What “recommended” actually means
The 2 recommended vaccines above are the CDC and WHO guidance for typical travellers to Iceland. They’re not mandatory at the border; they protect against the diseases endemic to the region. Routine immunisations (MMR, dTaP, polio, COVID-19, annual flu) should already be current regardless of destination. Hepatitis A is the single highest-value travel vaccine for most destinations, transmitted through contaminated food and water, and worth getting even if you only plan to eat in established restaurants.
Cost and where to get them
UK NHS travel clinic is free for routine vaccines, charged at cost for travel-specific ones (yellow fever, Japanese Encephalitis, rabies). US travellers should expect $100 to $300 per dose at a travel clinic; many are not covered by standard health insurance. Cheaper option in some destinations: get yellow fever locally at a government clinic on arrival ($20 to $50 in most South American and African capitals) if your itinerary allows the 10-day window before your next entry. Always ask for the official yellow ICVP booklet, not a generic clinic slip.
Related for Iceland
More on Iceland
Iceland is one of the safest countries in the world by every general crime measure (consistently top of the Global Peace Index for over a decade) and among the easiest large destinations to visit. The risks here are not crime: they are weather, volcanic activity, glacier and lava-field hazards, the difficulty of driving Iceland’s rural F-roads in summer and the entire ring road in winter, and the steep cost. The Reykjanes Peninsula has been in the middle of a volcanic eruption sequence since 2021 (10 eruptions through early 2026; the town of Grindavík evacuated and partly destroyed), and the IMO monitoring system has been continuously updating exclusion zones and advisories. This guide unpacks the entry mechanics, the regional hazard map, the SAFETRAVEL outdoor protocol, the road condition logistics on Road.is, the volcanic risk picture, and the practical contacts that shape an Icelandic itinerary.

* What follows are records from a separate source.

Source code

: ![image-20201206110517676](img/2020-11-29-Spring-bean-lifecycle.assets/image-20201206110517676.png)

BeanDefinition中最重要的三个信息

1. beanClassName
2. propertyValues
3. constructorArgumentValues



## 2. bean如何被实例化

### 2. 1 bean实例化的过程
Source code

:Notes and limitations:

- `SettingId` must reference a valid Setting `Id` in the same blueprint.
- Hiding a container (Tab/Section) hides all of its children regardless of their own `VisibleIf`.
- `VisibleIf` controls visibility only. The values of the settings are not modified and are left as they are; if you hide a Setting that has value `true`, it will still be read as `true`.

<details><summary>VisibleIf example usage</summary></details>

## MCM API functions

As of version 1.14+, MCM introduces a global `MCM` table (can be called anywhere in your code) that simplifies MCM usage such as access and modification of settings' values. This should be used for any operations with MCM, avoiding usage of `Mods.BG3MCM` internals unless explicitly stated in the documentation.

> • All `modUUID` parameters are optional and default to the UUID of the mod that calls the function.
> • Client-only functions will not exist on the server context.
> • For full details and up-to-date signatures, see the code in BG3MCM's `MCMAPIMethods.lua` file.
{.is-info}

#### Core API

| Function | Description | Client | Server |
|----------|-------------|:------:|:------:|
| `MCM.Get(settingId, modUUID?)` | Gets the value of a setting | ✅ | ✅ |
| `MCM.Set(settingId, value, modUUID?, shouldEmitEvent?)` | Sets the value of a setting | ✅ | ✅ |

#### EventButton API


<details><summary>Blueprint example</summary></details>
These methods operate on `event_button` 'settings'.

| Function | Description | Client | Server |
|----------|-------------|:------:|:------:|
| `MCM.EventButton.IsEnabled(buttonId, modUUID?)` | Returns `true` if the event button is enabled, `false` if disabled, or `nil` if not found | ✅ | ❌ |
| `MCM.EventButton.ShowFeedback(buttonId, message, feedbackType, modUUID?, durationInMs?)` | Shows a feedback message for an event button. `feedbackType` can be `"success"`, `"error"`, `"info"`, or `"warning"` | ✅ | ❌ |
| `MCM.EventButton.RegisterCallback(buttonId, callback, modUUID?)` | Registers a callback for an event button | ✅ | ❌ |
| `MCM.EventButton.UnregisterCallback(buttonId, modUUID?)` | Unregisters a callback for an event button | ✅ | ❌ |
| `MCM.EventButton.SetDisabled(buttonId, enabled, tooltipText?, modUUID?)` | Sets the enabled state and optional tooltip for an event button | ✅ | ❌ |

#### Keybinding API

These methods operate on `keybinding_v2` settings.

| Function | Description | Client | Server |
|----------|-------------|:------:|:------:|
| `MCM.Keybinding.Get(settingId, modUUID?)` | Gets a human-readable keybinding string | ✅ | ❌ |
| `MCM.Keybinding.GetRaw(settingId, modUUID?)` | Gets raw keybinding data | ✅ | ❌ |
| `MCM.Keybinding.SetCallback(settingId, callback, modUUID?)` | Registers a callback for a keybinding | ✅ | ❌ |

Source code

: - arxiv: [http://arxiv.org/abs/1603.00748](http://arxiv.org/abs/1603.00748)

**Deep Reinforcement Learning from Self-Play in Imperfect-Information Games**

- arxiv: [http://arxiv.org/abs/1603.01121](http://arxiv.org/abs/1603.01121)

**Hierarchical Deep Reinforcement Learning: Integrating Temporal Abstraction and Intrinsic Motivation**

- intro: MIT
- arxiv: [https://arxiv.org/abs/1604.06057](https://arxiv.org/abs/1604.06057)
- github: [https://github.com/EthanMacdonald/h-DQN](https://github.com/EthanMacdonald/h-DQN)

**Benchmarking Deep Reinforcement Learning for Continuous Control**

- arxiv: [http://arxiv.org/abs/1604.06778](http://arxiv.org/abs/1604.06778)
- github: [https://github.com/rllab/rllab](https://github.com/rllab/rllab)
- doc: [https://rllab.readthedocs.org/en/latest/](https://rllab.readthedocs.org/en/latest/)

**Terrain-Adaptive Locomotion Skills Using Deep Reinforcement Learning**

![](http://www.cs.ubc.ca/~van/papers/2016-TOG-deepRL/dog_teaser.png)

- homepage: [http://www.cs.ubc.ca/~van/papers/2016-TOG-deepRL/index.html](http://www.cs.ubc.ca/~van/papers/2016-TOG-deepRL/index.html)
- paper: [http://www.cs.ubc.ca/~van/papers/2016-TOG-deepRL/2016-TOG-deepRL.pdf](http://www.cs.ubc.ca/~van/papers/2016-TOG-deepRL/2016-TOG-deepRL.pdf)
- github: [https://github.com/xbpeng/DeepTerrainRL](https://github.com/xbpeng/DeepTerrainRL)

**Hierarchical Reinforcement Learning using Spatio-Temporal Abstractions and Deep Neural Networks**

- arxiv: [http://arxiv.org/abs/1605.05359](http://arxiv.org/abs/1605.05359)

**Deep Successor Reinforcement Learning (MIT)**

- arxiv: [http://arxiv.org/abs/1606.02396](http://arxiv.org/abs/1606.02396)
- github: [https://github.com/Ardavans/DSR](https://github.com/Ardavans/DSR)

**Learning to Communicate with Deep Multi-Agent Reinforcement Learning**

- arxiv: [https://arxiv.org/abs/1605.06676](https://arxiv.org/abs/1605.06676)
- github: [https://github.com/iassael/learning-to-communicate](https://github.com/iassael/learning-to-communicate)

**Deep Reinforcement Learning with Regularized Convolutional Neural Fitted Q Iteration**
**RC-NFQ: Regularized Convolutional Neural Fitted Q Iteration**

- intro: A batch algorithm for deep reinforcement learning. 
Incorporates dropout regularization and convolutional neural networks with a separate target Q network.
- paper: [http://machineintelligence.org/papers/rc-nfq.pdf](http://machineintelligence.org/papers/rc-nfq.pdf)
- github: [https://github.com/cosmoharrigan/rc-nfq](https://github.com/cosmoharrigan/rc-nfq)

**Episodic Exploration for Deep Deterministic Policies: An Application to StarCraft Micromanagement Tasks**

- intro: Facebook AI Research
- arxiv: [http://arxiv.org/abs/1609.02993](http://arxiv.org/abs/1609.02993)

Frequently asked about Iceland
What vaccinations do I need for Iceland?
Recommended vaccines for typical travellers to Iceland: Standard adult immunisations (MMR, Tdap, varicella), Hepatitis A and B if not previously vaccinated. Yellow fever is required if arriving from a country with yellow-fever transmission. Routine immunisations (MMR, dTaP, polio, COVID-19, flu) should be current regardless of destination. Verify with a travel-health clinic 6 to 8 weeks before departure.
Is yellow fever vaccination required for Iceland?
Only if you have transited or stayed in a yellow-fever-endemic country in the 6 days before arriving in Iceland. If your itinerary is direct from a non-endemic country, no certificate is needed.
When should I get my travel vaccinations for Iceland?
Book a travel-health clinic 6 to 8 weeks before departure. Several recommended vaccines (Hepatitis A and B, Japanese Encephalitis, rabies pre-exposure) need a multi-dose schedule that does not compress; the full course can take 4 to 6 weeks. Yellow fever specifically takes 10 days to confer immunity and certificates are only valid after that window.